THIRUVANANTHAPURAM: The Comptroller and Auditor General (CAG) has rapped the State Government for deficiencies in executing theThiruvananthapuram City Road Improvement Project (CRIP) and the circumstances under which the government had to pay Rs 125 crore to the Thiruvananthapuram Road Development Company Ltd (TRDCL) as compensation.
The CAG Report for the year ended March 2011 has also picked loopholes in the original agreement executed between the Kerala Road Fund Board (KRFB) and TRDCL for undertaking CRIP as a PPP project under the BOT scheme.
CAG identified KRFB’s failure to provide encumbrance-free land to TRDCL - a condition in the agreement - as the basis for the whole fiasco. Besides, the KRFB also included an arbitration clause in the agreement, despite a Government Order of 1985 stating that incorporation of the arbitration clause could seriously jeopardise the government’s interests ‘owing to risk of misuse and consequent loss to the government.’
The CAG also noted that the government had incurred the arbitration liability of Rs 125 crore while the total estimated cost was Rs 140 crore for the project!
On Friday, Principal Accountant General (Civil and Commercial Audit), Kerala, G N Sunder Rajan said here that proper records of the project were not maintained.
It was in March, 2004, that KRFB awarded the Rs 140 crore work to TRDCL. As per the agreement, the payment was to be made to TRDCL as six-monthly annuities of Rs 17.75 crore for 15 years starting from November 16, 2006. The work included widening 12 road corridors of a total length of 42 kms, strengthening of road surfaces, improvement of junctions and construction of flyovers. The project was to be completed by November 2006.

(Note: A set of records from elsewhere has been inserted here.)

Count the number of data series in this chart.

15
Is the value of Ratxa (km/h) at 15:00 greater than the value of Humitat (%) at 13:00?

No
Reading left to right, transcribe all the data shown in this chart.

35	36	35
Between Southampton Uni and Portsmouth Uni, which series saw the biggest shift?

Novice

For seven years, the work lay incomplete with KRFB failing to provide the land between April 15, 2004, and December 30, 2004.
“Smooth execution was critically dependent on a free site. Given a tight schedule of 30 months for execution of the project, the problems relating to an encumbrance-free site such as litigations, procedural formalities and disputes should have been sorted out before award of the work,” the CAG noted. The KRFB action was also in violation of the procedures laid down in the KRFB manual, according to the report.

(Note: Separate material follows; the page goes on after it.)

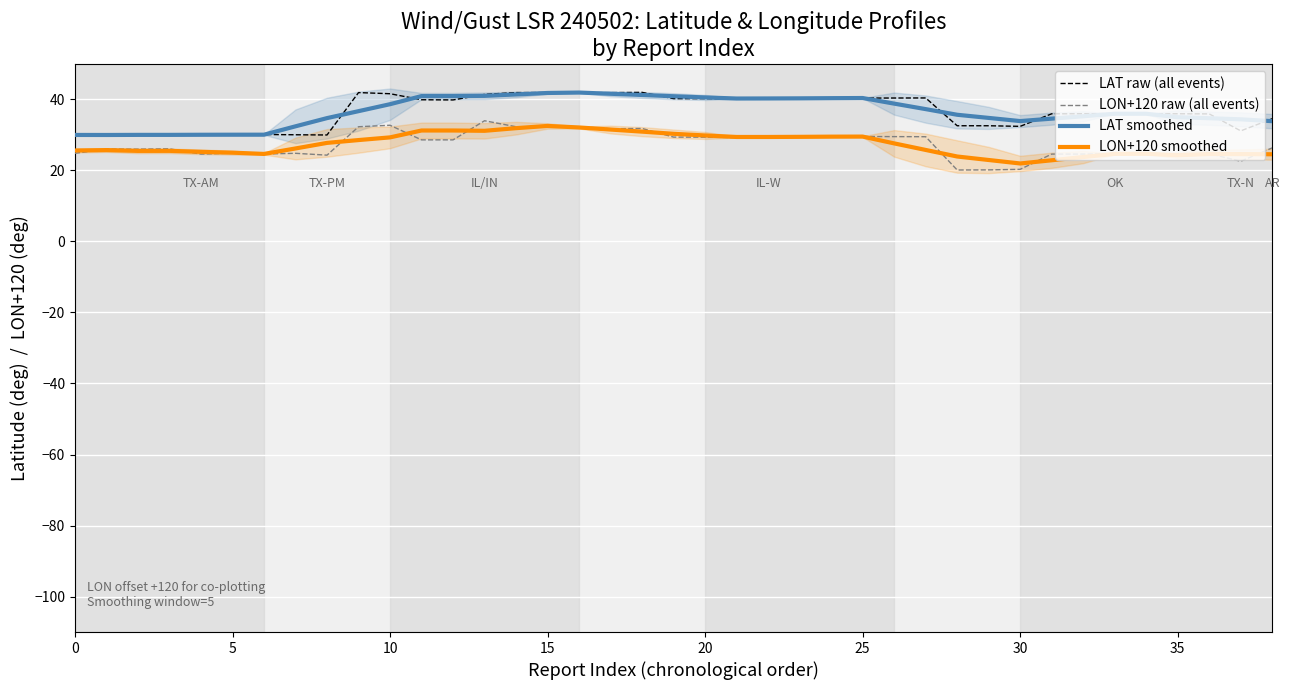

List the series in order of their peak value, lowest first.

LON+120 smoothed, LON+120 raw (all events), LAT smoothed, LAT raw (all events)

In November 2006, TRDCL stopped work and demanded a compensation of Rs 120 crore citing cost escalation and other issues. KITCO assessed the compensation to be Rs 21 crore, and before the arbitration tribunal TRDCL demanded Rs 267.01 crore.
Later, KRFB agreed to a non-speaking award (an award made without giving reasons) and a compensation of Rs 125 crore was awarded in favour of TRDCL.
Although in September 2011, the State Government argued that it accepted the non-speaking award mainly to reduce the prolonged process involved in arbitration, it was silent about deficiencies in the original agreement. “The argument of the government is not acceptable as the decision of the government was in violation of the original agreement and was clearly a favour to TRDCL,” the CAG noted.